Dal Vangelo di Gesù Cristo secondo Matteo 15,21-28

In quel tempo, Gesù si ritirò verso la zona di Tiro e di Sidòne. Ed ecco una donna Cananea, che veniva da quella regione, si mise a gridare: «Pietà di me, Signore, figlio di Davide! Mia figlia è molto tormentata da un demonio». Ma egli non le rivolse neppure una parola. Allora i suoi discepoli gli si avvicinarono e lo implorarono: «Esaudiscila, perché ci viene dietro gridando!». Egli rispose: «Non sono stato mandato se non alle pecore perdute della casa d’Israele». Ma quella si avvicinò e si prostrò dinanzi a lui, dicendo: «Signore, aiutami!». Ed egli rispose: «Non è bene prendere il pane dei figli e gettarlo ai cagnolini». «È vero, Signore, – disse la donna – eppure i cagnolini mangiano le briciole che cadono dalla tavola dei loro padroni». Allora Gesù le replicò: «Donna, grande è la tua fede!
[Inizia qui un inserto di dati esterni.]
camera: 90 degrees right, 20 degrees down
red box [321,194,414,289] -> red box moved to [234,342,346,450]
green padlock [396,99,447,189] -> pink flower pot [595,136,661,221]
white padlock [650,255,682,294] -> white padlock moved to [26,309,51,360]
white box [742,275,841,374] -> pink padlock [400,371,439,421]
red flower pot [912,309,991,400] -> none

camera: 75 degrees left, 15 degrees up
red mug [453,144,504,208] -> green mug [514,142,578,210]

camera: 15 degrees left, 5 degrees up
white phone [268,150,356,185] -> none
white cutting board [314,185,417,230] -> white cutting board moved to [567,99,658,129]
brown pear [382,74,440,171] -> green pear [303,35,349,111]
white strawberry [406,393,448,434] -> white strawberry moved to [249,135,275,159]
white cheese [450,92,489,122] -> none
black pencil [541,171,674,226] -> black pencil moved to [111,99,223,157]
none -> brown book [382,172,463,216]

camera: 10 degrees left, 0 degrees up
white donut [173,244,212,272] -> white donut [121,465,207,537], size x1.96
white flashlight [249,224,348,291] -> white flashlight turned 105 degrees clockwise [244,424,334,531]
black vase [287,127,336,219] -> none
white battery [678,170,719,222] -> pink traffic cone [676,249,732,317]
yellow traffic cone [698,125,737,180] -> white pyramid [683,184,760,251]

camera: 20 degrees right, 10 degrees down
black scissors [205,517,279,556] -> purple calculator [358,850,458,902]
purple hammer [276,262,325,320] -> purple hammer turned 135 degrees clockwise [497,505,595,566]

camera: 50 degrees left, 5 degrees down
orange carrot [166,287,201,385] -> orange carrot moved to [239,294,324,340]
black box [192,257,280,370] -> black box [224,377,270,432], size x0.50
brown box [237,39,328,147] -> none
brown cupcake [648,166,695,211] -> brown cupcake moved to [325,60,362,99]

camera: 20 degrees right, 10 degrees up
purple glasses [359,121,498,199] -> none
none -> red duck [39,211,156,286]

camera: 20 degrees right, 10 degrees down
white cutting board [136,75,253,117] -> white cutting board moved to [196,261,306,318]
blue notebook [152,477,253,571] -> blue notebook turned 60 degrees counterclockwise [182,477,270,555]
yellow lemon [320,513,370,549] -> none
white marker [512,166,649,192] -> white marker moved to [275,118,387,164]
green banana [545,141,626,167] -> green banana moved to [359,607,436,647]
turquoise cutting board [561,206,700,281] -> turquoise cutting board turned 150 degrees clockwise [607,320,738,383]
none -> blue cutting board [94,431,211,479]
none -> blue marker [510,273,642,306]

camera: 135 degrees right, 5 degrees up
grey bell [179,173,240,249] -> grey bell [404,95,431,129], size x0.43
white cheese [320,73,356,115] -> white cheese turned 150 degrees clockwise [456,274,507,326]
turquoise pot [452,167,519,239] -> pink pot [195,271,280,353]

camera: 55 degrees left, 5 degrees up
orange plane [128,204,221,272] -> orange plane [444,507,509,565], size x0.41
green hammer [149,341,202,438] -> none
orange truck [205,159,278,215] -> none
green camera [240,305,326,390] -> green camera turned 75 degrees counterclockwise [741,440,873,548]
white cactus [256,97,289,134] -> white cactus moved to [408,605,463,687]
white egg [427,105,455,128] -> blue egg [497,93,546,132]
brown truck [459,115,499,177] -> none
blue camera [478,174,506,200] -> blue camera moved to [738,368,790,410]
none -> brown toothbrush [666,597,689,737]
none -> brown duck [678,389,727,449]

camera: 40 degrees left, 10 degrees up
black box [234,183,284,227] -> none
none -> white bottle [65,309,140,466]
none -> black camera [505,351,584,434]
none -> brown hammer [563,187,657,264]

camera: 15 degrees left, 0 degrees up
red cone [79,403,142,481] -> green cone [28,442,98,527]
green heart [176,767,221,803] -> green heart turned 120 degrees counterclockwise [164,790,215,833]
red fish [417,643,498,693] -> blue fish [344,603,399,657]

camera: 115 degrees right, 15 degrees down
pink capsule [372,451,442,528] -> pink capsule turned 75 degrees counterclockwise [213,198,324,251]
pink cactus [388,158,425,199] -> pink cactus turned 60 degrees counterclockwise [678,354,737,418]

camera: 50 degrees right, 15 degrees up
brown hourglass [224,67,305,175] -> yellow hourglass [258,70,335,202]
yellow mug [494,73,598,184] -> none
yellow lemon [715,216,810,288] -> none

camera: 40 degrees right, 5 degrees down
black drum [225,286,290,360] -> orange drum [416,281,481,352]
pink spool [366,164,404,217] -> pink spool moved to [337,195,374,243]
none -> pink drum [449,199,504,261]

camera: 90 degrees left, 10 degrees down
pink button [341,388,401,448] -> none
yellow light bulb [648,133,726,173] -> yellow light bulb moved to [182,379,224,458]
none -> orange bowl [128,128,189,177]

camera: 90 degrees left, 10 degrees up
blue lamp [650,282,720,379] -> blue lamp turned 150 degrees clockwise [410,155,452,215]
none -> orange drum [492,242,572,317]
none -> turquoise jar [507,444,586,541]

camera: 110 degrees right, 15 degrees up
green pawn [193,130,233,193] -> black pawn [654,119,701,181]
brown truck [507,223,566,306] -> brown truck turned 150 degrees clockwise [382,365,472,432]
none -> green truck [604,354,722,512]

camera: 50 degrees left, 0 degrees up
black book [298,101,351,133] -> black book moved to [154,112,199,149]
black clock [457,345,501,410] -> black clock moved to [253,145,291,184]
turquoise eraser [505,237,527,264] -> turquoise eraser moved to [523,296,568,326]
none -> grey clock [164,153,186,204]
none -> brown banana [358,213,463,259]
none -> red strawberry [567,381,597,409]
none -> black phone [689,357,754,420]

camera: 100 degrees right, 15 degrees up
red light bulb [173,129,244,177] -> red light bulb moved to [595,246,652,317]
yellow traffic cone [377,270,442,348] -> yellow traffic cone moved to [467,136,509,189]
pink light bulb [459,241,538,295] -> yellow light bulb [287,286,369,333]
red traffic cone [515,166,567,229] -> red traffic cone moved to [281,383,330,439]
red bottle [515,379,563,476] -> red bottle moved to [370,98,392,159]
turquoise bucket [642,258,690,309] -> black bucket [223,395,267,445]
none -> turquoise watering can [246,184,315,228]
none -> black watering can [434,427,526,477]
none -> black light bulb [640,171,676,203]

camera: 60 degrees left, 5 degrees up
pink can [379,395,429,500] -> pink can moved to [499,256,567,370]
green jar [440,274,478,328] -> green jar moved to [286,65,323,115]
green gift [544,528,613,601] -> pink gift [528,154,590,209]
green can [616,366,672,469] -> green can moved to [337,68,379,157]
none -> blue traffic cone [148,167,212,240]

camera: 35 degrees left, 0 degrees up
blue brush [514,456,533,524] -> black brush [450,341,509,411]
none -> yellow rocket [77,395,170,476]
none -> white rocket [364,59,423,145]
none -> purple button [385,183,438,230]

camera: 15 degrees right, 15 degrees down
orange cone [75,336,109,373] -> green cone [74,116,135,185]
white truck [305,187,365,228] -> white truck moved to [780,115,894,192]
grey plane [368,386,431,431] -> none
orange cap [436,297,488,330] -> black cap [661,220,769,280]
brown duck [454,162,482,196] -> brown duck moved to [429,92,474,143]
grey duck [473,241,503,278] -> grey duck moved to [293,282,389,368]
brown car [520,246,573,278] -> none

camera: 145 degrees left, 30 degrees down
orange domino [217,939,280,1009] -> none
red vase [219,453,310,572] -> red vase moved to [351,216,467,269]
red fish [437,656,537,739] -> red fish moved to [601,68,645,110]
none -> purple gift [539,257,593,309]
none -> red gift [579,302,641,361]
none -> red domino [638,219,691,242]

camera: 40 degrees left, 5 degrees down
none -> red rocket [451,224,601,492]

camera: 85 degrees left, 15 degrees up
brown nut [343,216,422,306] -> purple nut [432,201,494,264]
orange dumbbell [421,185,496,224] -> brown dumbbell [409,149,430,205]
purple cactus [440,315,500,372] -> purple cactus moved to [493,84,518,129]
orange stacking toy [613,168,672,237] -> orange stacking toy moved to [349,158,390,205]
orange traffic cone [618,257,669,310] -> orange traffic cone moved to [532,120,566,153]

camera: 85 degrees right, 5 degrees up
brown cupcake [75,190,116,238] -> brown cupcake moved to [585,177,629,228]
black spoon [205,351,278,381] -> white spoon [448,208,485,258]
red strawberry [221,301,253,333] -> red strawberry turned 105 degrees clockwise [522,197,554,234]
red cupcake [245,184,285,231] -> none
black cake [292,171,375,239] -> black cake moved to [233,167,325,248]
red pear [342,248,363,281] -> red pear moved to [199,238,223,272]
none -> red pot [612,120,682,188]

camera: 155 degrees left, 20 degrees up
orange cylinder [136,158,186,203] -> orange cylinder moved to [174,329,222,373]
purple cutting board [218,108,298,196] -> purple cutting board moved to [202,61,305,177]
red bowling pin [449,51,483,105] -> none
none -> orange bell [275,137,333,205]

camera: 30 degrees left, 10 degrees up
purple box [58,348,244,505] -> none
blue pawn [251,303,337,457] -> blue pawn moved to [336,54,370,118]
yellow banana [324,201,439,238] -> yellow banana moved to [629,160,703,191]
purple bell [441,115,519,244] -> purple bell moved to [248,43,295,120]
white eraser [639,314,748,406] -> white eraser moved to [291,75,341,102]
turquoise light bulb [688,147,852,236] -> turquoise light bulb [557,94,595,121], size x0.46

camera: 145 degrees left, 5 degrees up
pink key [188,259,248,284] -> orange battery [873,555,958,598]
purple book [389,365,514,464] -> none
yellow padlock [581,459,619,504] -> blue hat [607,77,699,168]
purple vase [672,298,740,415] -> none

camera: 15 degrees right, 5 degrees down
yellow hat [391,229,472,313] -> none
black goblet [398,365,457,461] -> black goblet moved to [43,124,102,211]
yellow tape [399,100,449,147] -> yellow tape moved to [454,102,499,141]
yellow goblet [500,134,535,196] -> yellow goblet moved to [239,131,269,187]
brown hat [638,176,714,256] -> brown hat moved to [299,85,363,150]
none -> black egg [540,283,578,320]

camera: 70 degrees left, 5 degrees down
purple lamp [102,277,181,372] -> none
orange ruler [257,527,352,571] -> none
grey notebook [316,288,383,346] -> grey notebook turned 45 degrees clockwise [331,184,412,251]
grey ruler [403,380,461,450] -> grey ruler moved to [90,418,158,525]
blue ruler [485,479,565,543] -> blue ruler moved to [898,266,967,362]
Avvenga per te come desideri». E da quell’istante sua figlia fu guarita.

Meditazione

Se la preghiera è insistente, come ci assicura il Signore, si viene esauditi: è il caso della donna cananea del Vangelo di oggi. Di fronte a questo episodio viene da chiedersi se davvero tutto è già scritto, stabilito, se il Signore non deroghi mai ai suoi piani. Ma, il problema è davvero molto arduo per risolverlo in questo nostro incontro quotidiano. Infatti, “chi mai ha conosciuto i pensieri del Signore, o chi è stato suo consigliere?”. Lasciamoci guidare dalla Sua Parola e facciamoci prendere dal sentimento di abbandono fiducioso che ravvisiamo nella donna cananea. Imploriamo, “scocciamo” Dio nella certezza di essere esauditi in modi e tempi a noi sconosciuti. Quanti hanno fatto l’esperienza della preghiera di domanda sanno che non sempre hanno ricevuto ciò che chiedevano, ma che la fede nel chiedere ha espresso nuove e inattese forme di risposta. L’importante è non lasciarsi prendere dallo scoraggiamento e dalla sfiducia, come accadeva spesso agli Israeliti. Il senso di non gestire più la propria vita e di averla messa in mano a Qualcuno che non adempie le promesse è una constatazione che sovente capita di fare. È una forma di orgoglio da cui dovremmo liberarci per dare spazio all’abbandono nelle mani di un Padre che ha un metro di misura diverso dal nostro e le cui vie sono sì inaccessibili ma altresì cariche di misericordia e ricche di bene per tutti. Potremmo sintetizzare dicendo: più fede e meno “capricci”: è questo che crea delle persone adulte, in grado di pregare con le parole insegnateci da Gesù.